Capítulo 9: Cosas Del País
IBARRA NO SE HABÍA equivocado: en aquella victoria iba en efecto el P. Dámaso y se dirigía a la casa de donde él acababa de salir.
- ¿A dónde os vais? –preguntó el fraile a María Clara y a tía Isabel que se disponían a subir a un coche con adornos de plata; P. Dámaso en medio de su preocupación daba ligeros golpecitos a las mejillas de la joven.
- Al Beaterio a sacar mis cosas –contestó ella.
- ¡Ahaaá!, ¡ajá!, vamos a ver quién puede más, vamos a ver... –murmuraba distraído, dejando a las dos mujeres no poco sorprendidas. Con la cabeza baja y andar lento ganó las escaleras y subió.
- ¡Debe tener sermón, y lo estará estudiando de memoria! –dijo tía Isabel-. Sube, María, que llegaremos tarde.
Si el P. Dámaso tenía sermón o no, no lo podemos decir; pero cosas muy importantes debían absorber su atención, pues no tendió la mano a Tiago, que tuvo que hacer una semi genuflexión para besársela.
- ¡Santiago! –fue lo primero que dijo-, tenemos que hablar de cosas muy importantes; vamos a tu despacho.
Capitán Tiago se puso inquieto, perdió el uso de la palabra, pero obedeció y siguió detrás del colosal sacerdote, que cerró detrás de sí la puerta.
Mientras conferencian en secreto, averigüemos qué se ha hecho de Fr. Sibyla.
El sabio dominico no está en la casa parroquial: muy temprano, después de decir su misa, se fue al convento de su orden situado a la entrada de la Puerta de Isabel II o de Magallanes, según qué familia reina en Madrid.

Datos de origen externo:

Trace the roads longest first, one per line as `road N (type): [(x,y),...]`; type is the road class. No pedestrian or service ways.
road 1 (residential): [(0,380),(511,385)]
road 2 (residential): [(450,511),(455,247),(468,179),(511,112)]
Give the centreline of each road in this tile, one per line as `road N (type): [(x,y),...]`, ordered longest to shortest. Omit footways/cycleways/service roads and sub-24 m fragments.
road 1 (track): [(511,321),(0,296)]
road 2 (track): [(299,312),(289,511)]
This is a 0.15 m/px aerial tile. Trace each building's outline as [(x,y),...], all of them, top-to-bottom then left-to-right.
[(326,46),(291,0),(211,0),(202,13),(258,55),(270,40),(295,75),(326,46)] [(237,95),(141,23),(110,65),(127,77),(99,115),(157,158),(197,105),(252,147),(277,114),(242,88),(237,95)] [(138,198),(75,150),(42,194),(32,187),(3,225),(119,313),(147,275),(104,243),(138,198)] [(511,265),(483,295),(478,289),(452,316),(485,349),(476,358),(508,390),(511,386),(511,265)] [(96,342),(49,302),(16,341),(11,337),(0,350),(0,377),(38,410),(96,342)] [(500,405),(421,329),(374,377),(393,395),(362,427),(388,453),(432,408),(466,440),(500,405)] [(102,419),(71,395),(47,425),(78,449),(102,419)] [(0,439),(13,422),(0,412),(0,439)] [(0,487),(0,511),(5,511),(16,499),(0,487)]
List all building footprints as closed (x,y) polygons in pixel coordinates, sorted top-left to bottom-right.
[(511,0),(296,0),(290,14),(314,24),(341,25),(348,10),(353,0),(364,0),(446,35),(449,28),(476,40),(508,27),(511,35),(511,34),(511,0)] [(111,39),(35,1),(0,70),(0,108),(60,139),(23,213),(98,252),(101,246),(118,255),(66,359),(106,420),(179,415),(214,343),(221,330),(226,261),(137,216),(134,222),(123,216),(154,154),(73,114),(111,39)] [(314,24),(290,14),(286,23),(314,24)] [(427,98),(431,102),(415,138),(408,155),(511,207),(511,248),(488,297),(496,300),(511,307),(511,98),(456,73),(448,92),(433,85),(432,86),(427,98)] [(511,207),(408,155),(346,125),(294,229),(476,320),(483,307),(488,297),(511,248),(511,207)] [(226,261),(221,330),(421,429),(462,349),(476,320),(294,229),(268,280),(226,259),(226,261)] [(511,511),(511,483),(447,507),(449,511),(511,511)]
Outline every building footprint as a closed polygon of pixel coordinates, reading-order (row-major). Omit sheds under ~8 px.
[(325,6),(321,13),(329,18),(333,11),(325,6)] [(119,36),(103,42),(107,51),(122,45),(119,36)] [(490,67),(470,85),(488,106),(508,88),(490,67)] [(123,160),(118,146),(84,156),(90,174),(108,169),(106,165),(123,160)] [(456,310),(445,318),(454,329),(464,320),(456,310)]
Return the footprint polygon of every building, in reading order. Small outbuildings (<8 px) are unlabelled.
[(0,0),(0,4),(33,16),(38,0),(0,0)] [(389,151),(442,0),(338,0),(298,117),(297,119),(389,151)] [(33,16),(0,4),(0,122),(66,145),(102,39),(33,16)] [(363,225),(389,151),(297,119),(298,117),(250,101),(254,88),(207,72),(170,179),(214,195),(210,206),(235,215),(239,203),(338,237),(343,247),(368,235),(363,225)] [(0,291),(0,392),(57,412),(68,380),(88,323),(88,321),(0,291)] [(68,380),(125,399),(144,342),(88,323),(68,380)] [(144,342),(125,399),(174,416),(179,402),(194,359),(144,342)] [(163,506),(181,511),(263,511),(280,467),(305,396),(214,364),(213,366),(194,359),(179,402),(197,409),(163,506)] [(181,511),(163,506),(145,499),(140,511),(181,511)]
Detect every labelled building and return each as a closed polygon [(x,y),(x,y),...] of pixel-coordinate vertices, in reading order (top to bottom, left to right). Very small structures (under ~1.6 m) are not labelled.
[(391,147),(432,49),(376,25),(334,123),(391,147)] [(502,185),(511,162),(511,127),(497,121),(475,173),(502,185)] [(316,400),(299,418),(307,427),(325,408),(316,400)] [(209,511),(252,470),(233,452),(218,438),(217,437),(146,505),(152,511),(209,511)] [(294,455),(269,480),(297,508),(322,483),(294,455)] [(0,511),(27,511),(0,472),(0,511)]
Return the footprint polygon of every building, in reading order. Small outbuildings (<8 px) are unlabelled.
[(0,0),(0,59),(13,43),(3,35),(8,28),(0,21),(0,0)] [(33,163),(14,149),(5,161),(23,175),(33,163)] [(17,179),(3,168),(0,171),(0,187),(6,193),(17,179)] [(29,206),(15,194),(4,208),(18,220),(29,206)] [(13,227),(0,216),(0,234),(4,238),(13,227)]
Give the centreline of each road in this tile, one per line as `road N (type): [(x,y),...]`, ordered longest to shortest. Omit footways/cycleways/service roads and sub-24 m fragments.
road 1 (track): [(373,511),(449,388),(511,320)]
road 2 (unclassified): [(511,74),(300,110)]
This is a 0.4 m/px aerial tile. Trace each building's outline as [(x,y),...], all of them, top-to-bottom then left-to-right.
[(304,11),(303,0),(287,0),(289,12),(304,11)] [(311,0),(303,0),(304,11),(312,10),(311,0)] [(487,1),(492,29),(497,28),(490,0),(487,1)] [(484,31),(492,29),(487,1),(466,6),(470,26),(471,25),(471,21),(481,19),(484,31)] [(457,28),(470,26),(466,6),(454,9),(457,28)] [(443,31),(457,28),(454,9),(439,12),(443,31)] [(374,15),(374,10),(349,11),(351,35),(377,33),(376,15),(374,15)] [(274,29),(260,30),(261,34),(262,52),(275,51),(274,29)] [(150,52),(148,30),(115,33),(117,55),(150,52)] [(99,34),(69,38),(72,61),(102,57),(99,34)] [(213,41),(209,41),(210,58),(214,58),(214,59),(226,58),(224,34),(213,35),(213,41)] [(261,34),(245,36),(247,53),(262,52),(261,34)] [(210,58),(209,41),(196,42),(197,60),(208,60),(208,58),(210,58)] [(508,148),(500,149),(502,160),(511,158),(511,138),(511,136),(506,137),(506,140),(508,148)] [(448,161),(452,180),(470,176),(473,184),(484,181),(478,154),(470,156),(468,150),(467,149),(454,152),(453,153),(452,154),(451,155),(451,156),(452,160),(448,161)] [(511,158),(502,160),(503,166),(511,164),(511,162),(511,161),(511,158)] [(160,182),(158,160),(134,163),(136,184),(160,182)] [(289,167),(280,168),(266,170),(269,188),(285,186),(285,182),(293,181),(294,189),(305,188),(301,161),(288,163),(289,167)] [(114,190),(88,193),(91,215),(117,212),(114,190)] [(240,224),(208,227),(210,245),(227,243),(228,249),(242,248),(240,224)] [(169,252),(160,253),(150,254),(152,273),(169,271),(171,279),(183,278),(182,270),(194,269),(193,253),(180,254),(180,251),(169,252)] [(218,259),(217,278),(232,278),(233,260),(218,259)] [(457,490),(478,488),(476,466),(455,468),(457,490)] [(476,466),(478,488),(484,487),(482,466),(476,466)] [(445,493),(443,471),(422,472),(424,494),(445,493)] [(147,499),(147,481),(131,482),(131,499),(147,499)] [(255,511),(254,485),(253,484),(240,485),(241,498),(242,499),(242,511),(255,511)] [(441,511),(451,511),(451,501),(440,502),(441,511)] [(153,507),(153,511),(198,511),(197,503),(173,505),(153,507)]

Sin hacer caso ni del rico olor a chocolate, ni del ruido de cajones y monedas que venía desde la procuración, y contestando apenas al respetuoso y deferente saludo del hermano procurador, Fr. Sibyla subió, atravesó algunos corredores y llamó a una puerta con los nudillos de los dedos.
- ¡Adelante! –suspiró una voz.
- ¡Dios devuelva a V.R. la salud! –fue el saludo del joven dominico al entrar.
Sentado en un gran sillón se veía un anciano sacerdote, demacrado, algo amarillento, como esos santos que pintó Rivera. Los ojos se hundían en sus ahuecadas órbitas, coronadas de pobladísimas cejas que, por estar contraídas casi siempre, aumentaban el brillo de sus moribundos ojos.
El P. Sibyla le contempló conmovido, cruzados los brazos debajo del venerable escapulario de Sto. Domingo. Después dobló la cabeza sin decir una palabra y pareció aguardar.
-¡Ah! –suspiró el enfermo-, me aconsejan la operación, Hernando, ¡la operación a mi edad!. ¡El país, este terrible país!. ¡Escarmiéntate en mí, Hernando!.